In the penultimate episode of Star Trek: Deep Space Nine, "The Dogs of War", Quark discovers that Ishka has influenced Grand Nagus Zek to the point where the Ferengi leader has promoted labor rights, enforced environmental protection, and outlawed monopolies.

===Non-canon appearances===
Ishka also appears in several officially-licensed, non-canon, Star Trek novels, e-books, and short stories:

====Star Trek: The Next Generation====
- Doors into Chaos by Robert Greenberger (2001)

====Star Trek: Terok Nor====
- Dawn of the Eagles by S. D. Perry & Britta Dennison (2008)

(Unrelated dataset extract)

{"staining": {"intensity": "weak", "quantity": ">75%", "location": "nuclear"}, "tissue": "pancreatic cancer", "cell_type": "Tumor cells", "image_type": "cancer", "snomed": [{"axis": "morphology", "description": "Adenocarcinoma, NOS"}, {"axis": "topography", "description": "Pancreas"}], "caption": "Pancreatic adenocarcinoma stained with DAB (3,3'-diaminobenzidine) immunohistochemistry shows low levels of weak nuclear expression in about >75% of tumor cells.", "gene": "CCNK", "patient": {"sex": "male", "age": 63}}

====Star Trek: Deep Space Nine====
- Ferenginar: Satisfaction Is Not Guaranteed by Keith DeCandido (2010)
- Lust's Latinum Lost (and Found) by Terry J. Erdmann & Paula M. Block (2014)
- Rules of Accusation by Terry J. Erdmann & Paula M. Block (2016)
- I, the Constable by Terry J. Erdmann & Paula M. Block (2017)

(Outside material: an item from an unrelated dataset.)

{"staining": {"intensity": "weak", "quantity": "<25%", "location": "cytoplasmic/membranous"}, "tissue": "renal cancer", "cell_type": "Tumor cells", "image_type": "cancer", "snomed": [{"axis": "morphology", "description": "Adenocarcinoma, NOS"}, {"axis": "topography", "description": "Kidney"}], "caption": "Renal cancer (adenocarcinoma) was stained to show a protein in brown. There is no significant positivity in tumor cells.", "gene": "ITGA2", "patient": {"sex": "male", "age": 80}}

====Star Trek: Mirror Universe====
The Ishka of the Mirror Universe is wealthy, owns Terran slaves, and provided a safe harbor for the 'mirror-versions' of B'Elanna Torres and Crell Moset (from the Star Trek: Voyager episode "Nothing Human"). She appeared in the 2009 Star Trek: Mirror Universe story, "Bitter Fruit" by Susan Wright.

==Portrayal==
Crediting Andrea Martin with her broad and confident initial portrayal of Ishka, Adams commented on how easy it was to play a character so well delineated. Adams also infused Ishka with some of the stories Shimerman told of his own mother. In an interview with Star Trek: The Magazine, Adams said of Ishka: "I love and adore her. How can you not? She just doesn't care what anybody thinks; she's so committed to what she thinks is right, and everyone else be damned. But she has a heart of gold, and she's very strong. To be a female as strong as she was, in the kind of world she came from, was wonderful, I think." Lauding the character, Adams says that it's Ishka's backbone that helps her grow as an actress and as a person. Prior to November 2000, Adams appeared at several Star Trek conventions with her "Ferengi family" and relished meeting fans who expressed how much they love the character of Ishka.